**WHAT YOU SHOULD DO**
Could you quote, exactly as they stand, the lines running from the one with "notebook: present [404,222,499,253]" to the final line of the material?

===== RECORD EXTRACTS =====

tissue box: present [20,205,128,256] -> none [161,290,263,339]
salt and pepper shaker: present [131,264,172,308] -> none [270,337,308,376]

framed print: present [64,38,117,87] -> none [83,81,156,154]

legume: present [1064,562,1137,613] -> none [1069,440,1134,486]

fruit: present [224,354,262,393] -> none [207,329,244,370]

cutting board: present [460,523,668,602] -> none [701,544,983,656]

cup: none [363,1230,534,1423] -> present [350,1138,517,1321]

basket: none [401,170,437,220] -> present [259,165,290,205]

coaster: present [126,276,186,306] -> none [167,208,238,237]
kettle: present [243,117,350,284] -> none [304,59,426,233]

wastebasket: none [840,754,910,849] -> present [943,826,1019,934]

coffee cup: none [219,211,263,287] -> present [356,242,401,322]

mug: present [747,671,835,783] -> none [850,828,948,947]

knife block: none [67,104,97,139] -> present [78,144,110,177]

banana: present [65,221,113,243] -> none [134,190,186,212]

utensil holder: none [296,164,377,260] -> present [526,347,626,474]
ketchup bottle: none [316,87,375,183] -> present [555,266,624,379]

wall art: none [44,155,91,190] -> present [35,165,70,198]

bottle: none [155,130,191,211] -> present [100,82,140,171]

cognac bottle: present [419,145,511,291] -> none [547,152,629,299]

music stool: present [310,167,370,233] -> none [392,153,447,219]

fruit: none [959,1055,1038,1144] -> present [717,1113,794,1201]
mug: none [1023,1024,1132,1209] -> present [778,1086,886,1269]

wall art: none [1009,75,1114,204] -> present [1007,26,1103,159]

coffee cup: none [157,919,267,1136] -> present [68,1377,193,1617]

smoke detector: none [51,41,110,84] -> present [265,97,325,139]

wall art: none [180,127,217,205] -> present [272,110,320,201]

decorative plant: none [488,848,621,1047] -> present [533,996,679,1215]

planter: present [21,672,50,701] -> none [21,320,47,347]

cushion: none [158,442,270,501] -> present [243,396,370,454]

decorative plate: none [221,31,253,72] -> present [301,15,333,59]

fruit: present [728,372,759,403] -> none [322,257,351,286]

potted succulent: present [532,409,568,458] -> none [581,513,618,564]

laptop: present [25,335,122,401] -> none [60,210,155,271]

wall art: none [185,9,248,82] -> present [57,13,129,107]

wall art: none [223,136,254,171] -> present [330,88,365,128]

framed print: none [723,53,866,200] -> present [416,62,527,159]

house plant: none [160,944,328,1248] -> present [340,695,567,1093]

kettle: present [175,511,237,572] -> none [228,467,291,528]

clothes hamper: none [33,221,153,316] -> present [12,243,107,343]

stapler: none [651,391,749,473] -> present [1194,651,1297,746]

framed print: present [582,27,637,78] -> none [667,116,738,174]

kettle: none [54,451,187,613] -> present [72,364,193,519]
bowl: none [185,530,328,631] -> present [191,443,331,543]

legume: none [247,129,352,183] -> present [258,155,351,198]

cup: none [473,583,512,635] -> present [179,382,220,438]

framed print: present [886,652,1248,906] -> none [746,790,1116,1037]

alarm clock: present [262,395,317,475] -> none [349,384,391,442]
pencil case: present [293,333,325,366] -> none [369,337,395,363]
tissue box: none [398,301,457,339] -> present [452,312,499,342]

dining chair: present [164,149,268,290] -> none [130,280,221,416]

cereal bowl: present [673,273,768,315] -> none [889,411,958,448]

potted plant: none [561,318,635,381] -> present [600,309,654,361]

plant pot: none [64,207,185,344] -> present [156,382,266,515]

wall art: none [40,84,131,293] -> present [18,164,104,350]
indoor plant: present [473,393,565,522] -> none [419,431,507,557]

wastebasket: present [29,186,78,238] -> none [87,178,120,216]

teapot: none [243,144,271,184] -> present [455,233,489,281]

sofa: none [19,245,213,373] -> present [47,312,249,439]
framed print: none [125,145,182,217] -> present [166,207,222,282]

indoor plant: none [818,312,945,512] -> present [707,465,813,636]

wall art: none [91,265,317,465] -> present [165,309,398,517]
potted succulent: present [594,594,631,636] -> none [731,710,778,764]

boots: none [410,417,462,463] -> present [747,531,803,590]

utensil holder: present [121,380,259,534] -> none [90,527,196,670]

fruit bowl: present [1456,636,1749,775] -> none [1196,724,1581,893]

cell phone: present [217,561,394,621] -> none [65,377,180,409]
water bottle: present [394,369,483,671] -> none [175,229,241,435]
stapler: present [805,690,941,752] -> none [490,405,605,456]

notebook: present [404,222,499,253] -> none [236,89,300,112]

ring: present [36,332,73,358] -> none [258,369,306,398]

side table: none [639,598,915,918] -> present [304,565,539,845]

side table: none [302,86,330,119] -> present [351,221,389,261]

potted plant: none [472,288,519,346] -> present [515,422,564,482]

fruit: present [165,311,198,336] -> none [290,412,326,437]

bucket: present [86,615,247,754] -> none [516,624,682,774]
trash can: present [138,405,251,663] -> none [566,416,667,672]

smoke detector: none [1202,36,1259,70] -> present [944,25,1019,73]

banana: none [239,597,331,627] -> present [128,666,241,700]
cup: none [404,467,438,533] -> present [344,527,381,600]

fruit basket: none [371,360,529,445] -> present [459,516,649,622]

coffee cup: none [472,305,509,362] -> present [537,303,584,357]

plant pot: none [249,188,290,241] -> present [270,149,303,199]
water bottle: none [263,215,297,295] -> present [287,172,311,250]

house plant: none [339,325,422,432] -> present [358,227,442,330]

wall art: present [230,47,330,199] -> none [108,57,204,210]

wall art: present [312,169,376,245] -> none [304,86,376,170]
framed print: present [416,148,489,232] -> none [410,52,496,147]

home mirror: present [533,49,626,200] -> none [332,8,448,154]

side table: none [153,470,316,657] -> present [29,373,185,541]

=====

**EXERCISE RESPONSE**
notebook: present [404,222,499,253] -> none [236,89,300,112]

ring: present [36,332,73,358] -> none [258,369,306,398]

side table: none [639,598,915,918] -> present [304,565,539,845]

side table: none [302,86,330,119] -> present [351,221,389,261]

potted plant: none [472,288,519,346] -> present [515,422,564,482]

fruit: present [165,311,198,336] -> none [290,412,326,437]

bucket: present [86,615,247,754] -> none [516,624,682,774]
trash can: present [138,405,251,663] -> none [566,416,667,672]

smoke detector: none [1202,36,1259,70] -> present [944,25,1019,73]

banana: none [239,597,331,627] -> present [128,666,241,700]
cup: none [404,467,438,533] -> present [344,527,381,600]

fruit basket: none [371,360,529,445] -> present [459,516,649,622]

coffee cup: none [472,305,509,362] -> present [537,303,584,357]

plant pot: none [249,188,290,241] -> present [270,149,303,199]
water bottle: none [263,215,297,295] -> present [287,172,311,250]

house plant: none [339,325,422,432] -> present [358,227,442,330]

wall art: present [230,47,330,199] -> none [108,57,204,210]

wall art: present [312,169,376,245] -> none [304,86,376,170]
framed print: present [416,148,489,232] -> none [410,52,496,147]

home mirror: present [533,49,626,200] -> none [332,8,448,154]

side table: none [153,470,316,657] -> present [29,373,185,541]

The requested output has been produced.